Files
cs249r_book/book/vscode-ext

MLSysBook VS Code Extension

The MLSysBook extension provides editor-first workflows for building, debugging, and validating the book without leaving VS Code.

Loading the extension (so you see the latest code)

The editor runs one copy of the extension. Reload only reloads that copy. If that copy isnt from this repo, you wont see new changes (e.g. Reset Quarto config) until you point the editor at this repos extension.

Option A Run from repo (recommended when developing)

  1. Open the repo root (mlsysbook-vols) in Cursor/VS Code.
  2. Run npm run compile in book/vscode-ext (or run it from the repo root: cd book/vscode-ext && npm run compile).
  3. Press F5 (or Run → Start Debugging → “Run MLSysBook Extension”).
  4. A new window opens; that window is running the extension from book/vscode-ext. Use that window for the book (Reset, Build, etc.).
  5. After code changes: run compile again, then in that new window use Developer: Reload Window so it picks up the new code.

Option B Install from this folder

  1. Command Palette → Developer: Install Extension from Location…
  2. Choose the folder: mlsysbook-vols/book/vscode-ext.
  3. Reload the window when prompted.
  4. After code changes: run npm run compile in book/vscode-ext, then Developer: Reload Window.
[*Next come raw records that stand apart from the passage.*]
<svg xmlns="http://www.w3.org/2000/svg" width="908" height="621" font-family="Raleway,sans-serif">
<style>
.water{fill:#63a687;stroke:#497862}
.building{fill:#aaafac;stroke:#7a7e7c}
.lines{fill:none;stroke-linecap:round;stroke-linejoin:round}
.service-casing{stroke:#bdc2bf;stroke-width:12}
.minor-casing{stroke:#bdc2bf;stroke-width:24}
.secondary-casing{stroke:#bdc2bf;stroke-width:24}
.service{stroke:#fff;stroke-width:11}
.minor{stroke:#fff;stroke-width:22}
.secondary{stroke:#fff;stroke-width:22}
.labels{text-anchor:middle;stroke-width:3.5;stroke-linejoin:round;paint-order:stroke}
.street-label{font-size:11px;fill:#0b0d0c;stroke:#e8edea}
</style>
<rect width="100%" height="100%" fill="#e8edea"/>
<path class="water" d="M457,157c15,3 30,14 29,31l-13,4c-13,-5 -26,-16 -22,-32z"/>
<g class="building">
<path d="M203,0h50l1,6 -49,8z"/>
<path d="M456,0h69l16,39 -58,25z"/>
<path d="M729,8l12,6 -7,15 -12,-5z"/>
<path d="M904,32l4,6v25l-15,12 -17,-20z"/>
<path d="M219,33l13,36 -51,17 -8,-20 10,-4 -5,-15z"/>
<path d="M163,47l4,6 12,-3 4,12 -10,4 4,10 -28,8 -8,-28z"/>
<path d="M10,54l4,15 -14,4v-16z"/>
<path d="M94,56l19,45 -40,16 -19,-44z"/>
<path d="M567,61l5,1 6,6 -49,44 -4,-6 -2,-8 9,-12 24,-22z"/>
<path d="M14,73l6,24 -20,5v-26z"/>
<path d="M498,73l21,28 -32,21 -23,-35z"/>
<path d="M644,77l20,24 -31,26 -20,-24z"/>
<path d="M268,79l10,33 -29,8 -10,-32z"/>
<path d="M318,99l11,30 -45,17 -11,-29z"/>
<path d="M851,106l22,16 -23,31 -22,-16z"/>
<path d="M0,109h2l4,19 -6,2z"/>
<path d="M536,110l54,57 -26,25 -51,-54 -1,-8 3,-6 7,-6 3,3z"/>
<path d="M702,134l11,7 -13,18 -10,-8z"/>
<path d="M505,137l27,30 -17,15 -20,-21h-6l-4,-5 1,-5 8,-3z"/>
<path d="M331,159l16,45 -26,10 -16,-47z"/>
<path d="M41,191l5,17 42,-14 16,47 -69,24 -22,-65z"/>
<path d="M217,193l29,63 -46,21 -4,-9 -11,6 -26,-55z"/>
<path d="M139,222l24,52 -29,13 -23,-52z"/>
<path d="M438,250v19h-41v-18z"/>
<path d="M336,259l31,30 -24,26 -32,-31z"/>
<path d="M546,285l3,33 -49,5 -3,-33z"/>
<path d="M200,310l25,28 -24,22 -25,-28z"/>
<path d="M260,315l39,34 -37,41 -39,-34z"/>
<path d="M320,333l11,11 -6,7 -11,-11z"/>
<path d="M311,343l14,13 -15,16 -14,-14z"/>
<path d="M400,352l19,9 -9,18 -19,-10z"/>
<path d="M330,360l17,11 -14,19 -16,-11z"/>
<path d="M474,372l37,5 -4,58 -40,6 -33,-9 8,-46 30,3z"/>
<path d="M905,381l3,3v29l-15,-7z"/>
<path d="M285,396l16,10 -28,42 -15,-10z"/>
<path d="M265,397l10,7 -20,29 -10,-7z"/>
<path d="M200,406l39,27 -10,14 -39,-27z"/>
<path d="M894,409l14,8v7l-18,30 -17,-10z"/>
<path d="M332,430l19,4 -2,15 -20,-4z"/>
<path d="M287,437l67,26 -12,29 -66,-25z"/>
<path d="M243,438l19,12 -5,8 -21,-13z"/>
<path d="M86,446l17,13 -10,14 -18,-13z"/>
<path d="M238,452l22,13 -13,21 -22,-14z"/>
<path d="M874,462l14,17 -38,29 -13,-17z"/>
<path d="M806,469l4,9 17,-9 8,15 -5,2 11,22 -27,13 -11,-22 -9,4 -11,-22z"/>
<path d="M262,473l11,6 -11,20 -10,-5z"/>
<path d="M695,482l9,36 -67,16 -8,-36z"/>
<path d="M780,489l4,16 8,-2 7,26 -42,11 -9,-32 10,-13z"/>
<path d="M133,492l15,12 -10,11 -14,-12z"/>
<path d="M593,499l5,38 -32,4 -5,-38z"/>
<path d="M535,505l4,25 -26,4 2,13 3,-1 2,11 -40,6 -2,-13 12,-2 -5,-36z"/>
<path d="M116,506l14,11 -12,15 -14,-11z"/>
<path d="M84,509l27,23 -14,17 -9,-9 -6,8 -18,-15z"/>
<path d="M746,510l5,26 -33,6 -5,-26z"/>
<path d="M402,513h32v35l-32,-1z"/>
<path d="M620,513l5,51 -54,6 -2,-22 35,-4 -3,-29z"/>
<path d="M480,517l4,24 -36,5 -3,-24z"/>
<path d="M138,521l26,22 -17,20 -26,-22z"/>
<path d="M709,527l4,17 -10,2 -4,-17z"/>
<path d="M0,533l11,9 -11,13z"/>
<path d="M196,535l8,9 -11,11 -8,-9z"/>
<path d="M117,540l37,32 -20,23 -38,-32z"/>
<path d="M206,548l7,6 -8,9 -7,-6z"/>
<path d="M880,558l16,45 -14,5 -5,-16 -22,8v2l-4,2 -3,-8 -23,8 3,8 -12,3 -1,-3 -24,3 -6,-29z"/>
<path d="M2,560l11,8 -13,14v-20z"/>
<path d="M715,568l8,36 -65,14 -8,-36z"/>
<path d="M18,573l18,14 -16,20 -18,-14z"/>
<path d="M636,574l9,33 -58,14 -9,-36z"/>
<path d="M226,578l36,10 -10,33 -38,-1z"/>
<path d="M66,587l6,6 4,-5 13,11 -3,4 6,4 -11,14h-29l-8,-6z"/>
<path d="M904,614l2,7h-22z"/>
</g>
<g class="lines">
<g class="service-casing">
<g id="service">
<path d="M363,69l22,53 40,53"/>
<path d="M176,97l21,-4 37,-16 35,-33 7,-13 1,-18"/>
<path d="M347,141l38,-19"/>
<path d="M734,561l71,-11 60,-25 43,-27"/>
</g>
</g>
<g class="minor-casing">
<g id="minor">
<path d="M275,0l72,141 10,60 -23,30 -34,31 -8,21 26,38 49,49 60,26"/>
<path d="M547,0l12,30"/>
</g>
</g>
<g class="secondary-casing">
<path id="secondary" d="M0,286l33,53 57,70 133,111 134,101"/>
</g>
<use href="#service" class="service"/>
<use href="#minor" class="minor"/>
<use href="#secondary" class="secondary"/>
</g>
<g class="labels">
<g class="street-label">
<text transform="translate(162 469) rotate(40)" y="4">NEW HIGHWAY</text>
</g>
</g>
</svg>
No need to install again unless you remove the extension.

Binder-First Integration

This extension treats ./book/binder as the operational backend.

  • Build and debug commands execute Binder subcommands.
  • Validation actions execute binder validate ....
  • Maintenance actions execute binder maintain ....

Work vs Configuration

The extension separates daily work from configuration:

  • Work views: Build, Debug, Recent Runs, Navigator, Validate, Publish/Maintenance
  • Configuration view: execution mode, navigator preset, visual preset, and extension settings

This keeps daily actions focused while preserving easy access to tuning controls.

Why This Matters

  • One public CLI contract for terminal, extension, and CI.
  • Reduced drift between script behavior and editor behavior.
  • Better diagnostics with optional machine-readable output (--json) from Binder validation.

Core Workflows

  • Build chapter: ./book/binder build html <chapter> / ./book/binder build pdf <chapter>
  • Debug failures: ./book/binder debug <pdf|html|epub> --vol1|--vol2
  • Validate content: ./book/binder validate all
  • Maintenance checks: ./book/binder maintain repo-health

Parallel builds (Test All Chapters)

Build All Chapters (Parallel) in the Debug view runs each chapter in a separate git worktree so multiple builds run at once. You choose volume (Vol I / Vol II) and format (PDF, HTML, or EPUB).

Requirements:

  1. Open the repo root — Open the folder that contains book/ (e.g. mlsysbook-vols), not a subfolder like book/ or book/quarto/. The extension needs book/binder to be present to register commands and run parallel jobs.
  2. Git in PATH — Parallel mode uses git worktree add --detach; ensure git is available in the environment where the extension runs.
  3. Optional settings (VS Code/Cursor → Settings → MLSysBook):
    • mlsysbook.parallelDebugWorkers — number of concurrent builds (default: 4).
    • mlsysbook.parallelDebugRoot — directory for worktrees under repo root (default: .mlsysbook/worktrees).
    • mlsysbook.keepFailedWorktrees — keep worktrees for failed chapters for inspection (default: true).

If worktree creation fails, check the MLSysBook Parallel Debug output channel; the first failure will include a tip about repo root and git.

Quarto Visual Customization

The extension includes QMD-focused visual highlighting to improve scanability in long Quarto documents.

Recommended baseline:

  • mlsysbook.enableQmdChunkHighlight = true
  • mlsysbook.qmdVisualPreset = balanced
  • mlsysbook.highlightInlineReferences = true
  • mlsysbook.highlightLabelDefinitions = true
  • mlsysbook.highlightDivFenceMarkers = true

What gets emphasized:

  • Inline references like @fig-..., @tbl-..., @sec-...
  • Label definitions like {#fig-...} and #| label: ...
  • Quarto div fence markers (::: / ::::) and region blocks (callouts/divs/code fences)

Notes

  • Legacy script entrypoints still exist for compatibility in some areas.
  • For Binder-covered tasks, direct script invocation is soft-deprecated.